The air was heavy with anticipation of the battle. My old buddy Rich and I were separated from the rest of the squadron, sent on a special mission; and we knew the enemy was close-by. We could feel their presence, but didn’t know where they were hiding. Could they be behind the tall, foreboding trees up ahead? Or would they be entangled amongst the green, gnarly vines, waiting to shoot us if we got close enough?
With a motion of his head and a glance upwards, Rich told me in unspoken words what we needed to do. He noticed a shed close-by with a flat roof. With weapons at the ready, we scanned out the building; there was no way a person could enter it, as it was locked shut. However, the shed would be of good usage to us. With dexterity to which we were trained, we shimmied up a nearby tree. A branch of that tree led to the flat roof of the building. Time was of the essence as we made our way, hand-over-hand, across the branch and onto the shed roof.
Sweat poured from our faces as we positioned ourselves catty-corner on the roof, so that between the two of us, we could see in every direction of the compass. Fear suddenly hit me – what if the enemy saw us and shot first? What if they already knew we were here? If that were the case, we’d be sitting ducks, just waiting to be done in. Deep down I knew I had to trust my brother-in-arms, but another part of me was wishing we’d be back at the foxhole, playing cards and talking about the terrible food.

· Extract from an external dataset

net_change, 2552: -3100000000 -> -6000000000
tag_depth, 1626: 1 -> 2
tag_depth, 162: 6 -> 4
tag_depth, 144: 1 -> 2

Suddenly, twigs snapped. Rich and I glanced back at each other in amazement as we watched two members of the opposition, walking as though they weren’t even involved in a battle! I heard them talking about how they were very weary, yet disappointed that they had not had the opportunity to engage in any battle as of that time. The thinner soldier showed his comrade his weaponry, which far exceeded mine. “Please, Lord, give us the victory, and I’ll do everything Your way from this day forward,” I prayed.
I knew that Rich was crawling across to my side of the roof, so I awaited his command. The hairs were sticking up on the back of my neck as I again prayed silently that the enemy wouldn’t see us. Rich and I knew what we had to do: we had to shoot, or be shot, ourselves. Using his fingers, Rich gave me the command to shoot at the count of three. His index finger motioned, “one.” I positioned my weapon. “Two.” The enemy was now in our sites. “THREE!” Rich and I opened fire! The enemy was vanquished!
“YEOW! Rich! Becky! Oh, MAN, they got us!” hollered my other brother, Roger.
“Oh, yuck! I think I got spit on me this time!” added our next-door neighbor, Joey.
Rich and I laughed as we yelled, “We won again!”
“This is NOT FAIR!” grumbled Roger. “I’ve got the better pea-shooter, and SHE’S A GIRL, for corn’s sake!”
“Aw, you’re just poor sports,” responded my brother Rich as he climbed down from the roof. “Come on, guys, it’s time to go – Mom’ll be calling us for supper, soon.”
As Rich helped me get down off of the roof, I was filled with a sense of pride. The battle over, we had conquered the enemy; and I played a vital role in protecting home and hearth. Not a bad day’s battle for the youngest girl of the family!
“Ya wanna do this again tomorrow?” asked Joey, wiping the spittle off of his face.
“Nah, I don’t think so,” I replied, eyeballing the weeping willow tree, already planning out the next day’s summer adventure in my mind. “I think I’ll be Jane and play ‘Tarzan’ tomorrow.”